Like many foreigners here in Mexico, we rely on ATM cards (debit cards) tied to bank accounts back home. They provide us with quick and easy cash.
Usually it works great.
One day recently, Kelly and I were shopping at Soriana, a chain store in Chapala, and he went to get some cash from one of the ATMs in the lobby. He came back and said his card wasn't working.
So I went and tried mine, which has a different number and PIN number. I had no trouble. Kelly went and tried again. No luck. But I had taken out enough money to do our errands, so we did our shopping.
When we got home, Kelly called our bank in Colorado. We had made a point of making the acquaintance of one of the bank officials before we left, so we would have a specific person to contact. This has come in handy several times. It was late on a Friday afternoon when he called and as she wasn't there, he left a message on her machine.
Saturday morning, I happened to be doing some online banking and I noticed that there were two withdrawals from our personal checking account that were dated earlier in the week, on a day that we hadn't left home. They were located in Mexican towns I had never heard of. One was for about $112 and the other for about $450. I'm talking dollars, not pesos.
Well... that was no good. We surmised that this was why Kelly's card hadn't worked at Soriana. But how had this happened? The card was never out of his possession and he is very careful about letting someone else in line see his card or what he is punching. In fact, our favorite ATM here is one in a booth, where you swipe the card so the machine has no chance to gobble it up. (When a card is gobbled in Mexico, you may not be able to get it back from the bank. I don't know if this is also true in the US.)
Anyway, I found the emergency number for calling on weekends, and got put through to the fraud unit. There was, as we suspected, already a temporary hold on Kelly's card, and the man told us that there had been two more charges as well. He put a permanent block on Kelly's card.

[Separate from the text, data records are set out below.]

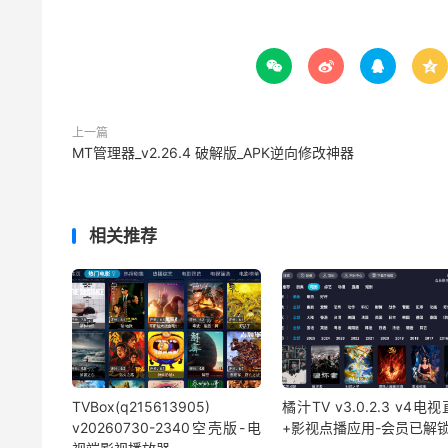




上一篇
MT管理器_v2.26.4 破解版_APK逆向修改神器
相关推荐
TVBox(q215613905)
橘汁TV v3.0.2.3 v4电
v20260730-2340空壳版-电
+影视点播应用-会员已解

Monday morning early, our friend at the bank called and we discussed everything with her. How could this have happened, we asked. "We can only guess," she said, "but my best guess is that someone was running random numbers to find some that worked, and that they physically created a credit card with Kelly's number, not needing his PIN." I had found out in the meantime that those two Mexican towns were near Mexico City, not near us at all.
She faxed Kelly a form to fill out and he sent it back. (We use an inexpensive fax service at send2fax.com, which sends faxes to our emails and lets us send them out through their website, very handy.) A few days later, we were refunded all the money. The bank sent Kelly a new debit card to our Colorado address, and a friend is bringing it down to us soon.
It's good -- make that essential -- to have more than one way to get money. Whew.